Cheap Geek and I headed to the new Ikea centre in Springvale, hoping to find a shiny something to replace his elephant-sized three-seater.
Factoring in sale discounts, prices were around $800. The couches weren’t $70 bargains from Vinnies, but they weren’t expensive either. On the way home, we talked about the possibilities of downsizing to a smaller couch. The three-seater was in pristine condition and originally retailed at $1600. Surely we could get $700 for it?
When I looked at similar items online, however, I realised that we’d be lucky if we can palm it off for $350. Even when listed at $0.99, unless the couch was collectable, vintage, or retro, it would have difficulty attracting bids. And unless everyone developed a hankering for the 2012 look in ten years time, offloading the upgrade would be equally difficult.

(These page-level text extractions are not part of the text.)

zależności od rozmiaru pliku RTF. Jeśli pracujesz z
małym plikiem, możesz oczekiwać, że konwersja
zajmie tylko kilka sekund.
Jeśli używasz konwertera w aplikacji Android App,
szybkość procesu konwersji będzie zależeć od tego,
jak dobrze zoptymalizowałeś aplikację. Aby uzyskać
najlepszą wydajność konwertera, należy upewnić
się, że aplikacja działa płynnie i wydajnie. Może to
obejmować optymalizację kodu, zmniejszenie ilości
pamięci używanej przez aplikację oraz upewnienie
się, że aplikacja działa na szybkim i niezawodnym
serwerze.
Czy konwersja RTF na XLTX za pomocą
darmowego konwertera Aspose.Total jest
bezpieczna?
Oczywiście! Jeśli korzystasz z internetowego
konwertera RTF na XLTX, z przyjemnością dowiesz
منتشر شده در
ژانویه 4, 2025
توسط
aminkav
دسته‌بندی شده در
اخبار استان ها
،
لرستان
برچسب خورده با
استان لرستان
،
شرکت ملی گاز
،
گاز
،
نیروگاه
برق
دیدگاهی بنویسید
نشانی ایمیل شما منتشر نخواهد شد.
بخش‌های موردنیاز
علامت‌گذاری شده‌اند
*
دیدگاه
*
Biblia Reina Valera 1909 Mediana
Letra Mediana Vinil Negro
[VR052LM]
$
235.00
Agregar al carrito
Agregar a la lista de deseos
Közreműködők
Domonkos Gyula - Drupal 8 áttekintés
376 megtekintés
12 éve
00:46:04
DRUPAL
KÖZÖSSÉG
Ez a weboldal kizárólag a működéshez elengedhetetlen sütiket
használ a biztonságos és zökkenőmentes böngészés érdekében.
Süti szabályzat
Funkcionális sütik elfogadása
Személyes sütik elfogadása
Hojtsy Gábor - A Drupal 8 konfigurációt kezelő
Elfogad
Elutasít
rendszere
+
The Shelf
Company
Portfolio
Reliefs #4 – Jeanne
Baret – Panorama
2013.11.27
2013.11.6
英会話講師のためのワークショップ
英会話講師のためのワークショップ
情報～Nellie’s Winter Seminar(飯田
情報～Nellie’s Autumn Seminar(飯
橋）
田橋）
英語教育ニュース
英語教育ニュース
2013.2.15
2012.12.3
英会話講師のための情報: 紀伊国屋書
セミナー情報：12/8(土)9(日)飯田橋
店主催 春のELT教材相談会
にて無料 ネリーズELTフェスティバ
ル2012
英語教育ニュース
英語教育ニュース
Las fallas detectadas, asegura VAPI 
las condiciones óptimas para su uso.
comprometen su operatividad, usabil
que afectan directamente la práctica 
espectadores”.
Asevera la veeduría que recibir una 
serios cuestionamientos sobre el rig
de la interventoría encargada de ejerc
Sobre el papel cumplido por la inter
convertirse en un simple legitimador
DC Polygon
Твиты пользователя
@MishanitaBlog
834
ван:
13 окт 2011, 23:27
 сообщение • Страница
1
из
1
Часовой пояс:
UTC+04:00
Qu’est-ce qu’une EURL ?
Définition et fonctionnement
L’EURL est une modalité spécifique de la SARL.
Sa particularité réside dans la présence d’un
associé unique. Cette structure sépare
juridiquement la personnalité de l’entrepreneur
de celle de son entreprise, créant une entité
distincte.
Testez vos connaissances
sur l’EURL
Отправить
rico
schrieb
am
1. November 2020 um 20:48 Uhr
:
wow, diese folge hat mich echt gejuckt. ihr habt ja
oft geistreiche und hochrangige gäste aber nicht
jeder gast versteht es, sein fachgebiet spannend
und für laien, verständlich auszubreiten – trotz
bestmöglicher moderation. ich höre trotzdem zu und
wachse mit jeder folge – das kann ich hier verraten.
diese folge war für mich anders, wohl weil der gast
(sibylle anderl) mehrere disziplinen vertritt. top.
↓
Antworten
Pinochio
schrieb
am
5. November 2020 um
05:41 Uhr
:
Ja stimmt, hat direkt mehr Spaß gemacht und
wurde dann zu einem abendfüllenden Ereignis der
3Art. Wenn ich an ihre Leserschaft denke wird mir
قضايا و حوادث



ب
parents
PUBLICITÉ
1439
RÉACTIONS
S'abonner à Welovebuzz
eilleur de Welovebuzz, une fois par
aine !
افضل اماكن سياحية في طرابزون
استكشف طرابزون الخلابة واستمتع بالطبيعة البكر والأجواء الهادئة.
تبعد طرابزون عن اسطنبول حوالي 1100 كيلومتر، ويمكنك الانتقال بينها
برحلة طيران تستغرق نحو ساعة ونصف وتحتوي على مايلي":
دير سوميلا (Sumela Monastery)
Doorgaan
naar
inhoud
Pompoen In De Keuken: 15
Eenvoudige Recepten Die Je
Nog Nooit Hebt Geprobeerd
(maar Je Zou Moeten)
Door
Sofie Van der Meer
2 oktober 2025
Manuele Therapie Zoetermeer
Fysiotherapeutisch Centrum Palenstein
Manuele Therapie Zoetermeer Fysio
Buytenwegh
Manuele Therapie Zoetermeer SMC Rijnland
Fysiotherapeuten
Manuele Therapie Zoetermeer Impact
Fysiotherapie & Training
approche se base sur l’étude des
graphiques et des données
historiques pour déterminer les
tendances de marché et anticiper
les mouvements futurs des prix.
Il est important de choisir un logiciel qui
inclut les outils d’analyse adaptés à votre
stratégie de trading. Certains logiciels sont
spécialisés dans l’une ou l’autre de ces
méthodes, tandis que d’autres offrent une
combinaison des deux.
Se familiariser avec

Cheap Geek and I could buy something secondhand, preferably retro. That would be a smarter purchase. Spend less than $200 on a couch, sell it for $200 later down the track. But that still left us with the elephant couch:
Back in the lounge room, we measured out the dimensions. I tried to face the faux-suede elephant in the room. Apart from my objection to its size, there was no good reason for us to ditch the couch. Cheap Geek pointed out that size was one of the couch’s redeeming features. You could sleep on an elephant couch; you couldn’t lie across a petite two-seater…
Couches are like houses. Once you’ve bought one, you’re stuck with it for life.